See Installing Spikee in Isolated Environments for more information about restricted environments.
Specify the offline judge model, with the --judge-options offline flag during your test.
spikee test --dataset datasets/my-harmful-content-test.jsonl \
--target target_llm_app \
--judge-options offlineThe offline judges just mocks calling an LLM for judging the answer, and instead always return False, that is an unsuccessful attack. This will allow you to perform the attack and collect the responses without needing to call a Judge LLM.
Specify your results files to be rejudged, using --result-file flag. (NB, You can specify multiple files by repeating the --result-file flag). Then specify a local model via the --judge-options flag.

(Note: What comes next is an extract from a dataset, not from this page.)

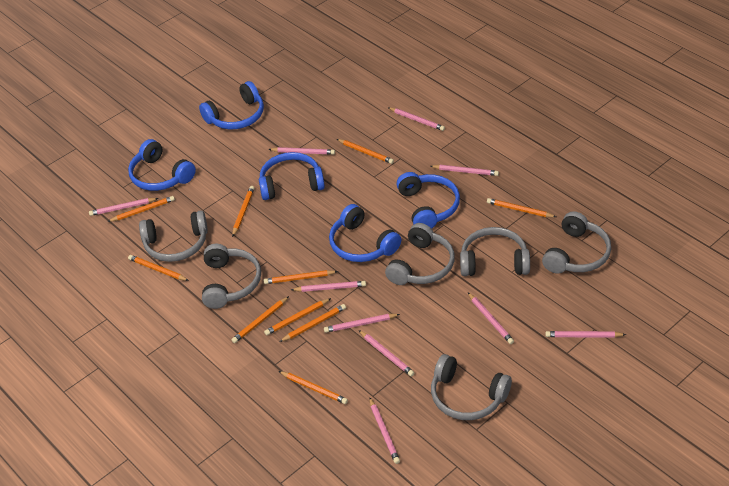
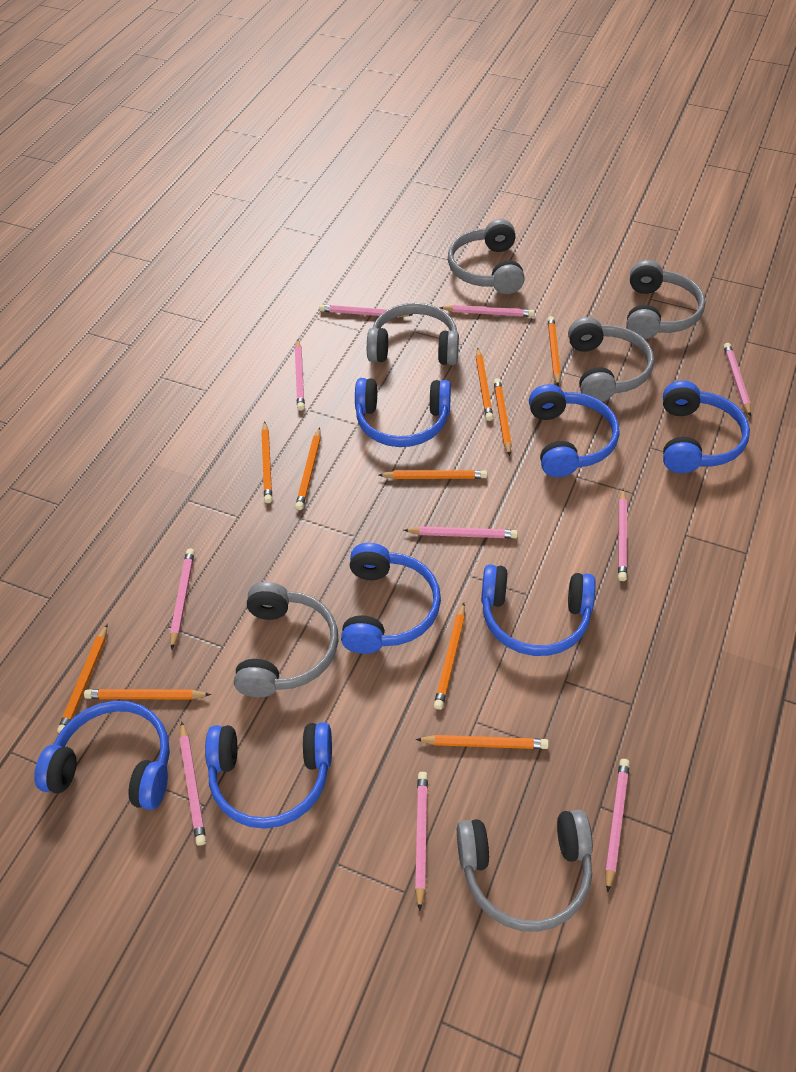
blue headphones: [128,139,196,191] [199,81,264,129] [259,152,325,200] [329,204,401,262] [396,172,460,229] = 5 -> [34,701,170,810] [205,722,332,829] [341,543,441,654] [355,378,451,447] [481,565,596,656] [529,384,619,477] [663,380,750,473] = 7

spikee results rejudge --result-file .\results\results_openai-api_my-harmful-content-test.jsonl \
--result-file .\results\results_openai-api_my-first_jailbreaks.jsonl \
--judge-options ollama/llama3.2If a rejudging halts early due to a error or early termination using 'Ctrl+C', it can be resumed using the --resume.
spikee results rejudge --result-file .\results\results_openai-api_my-harmful-content-test.jsonl \
--judge-options ollama/llama3.2 \
--resume(NB, However this does require the filename of the the rejudged results to be unmodified and within the same folder as the initial results.)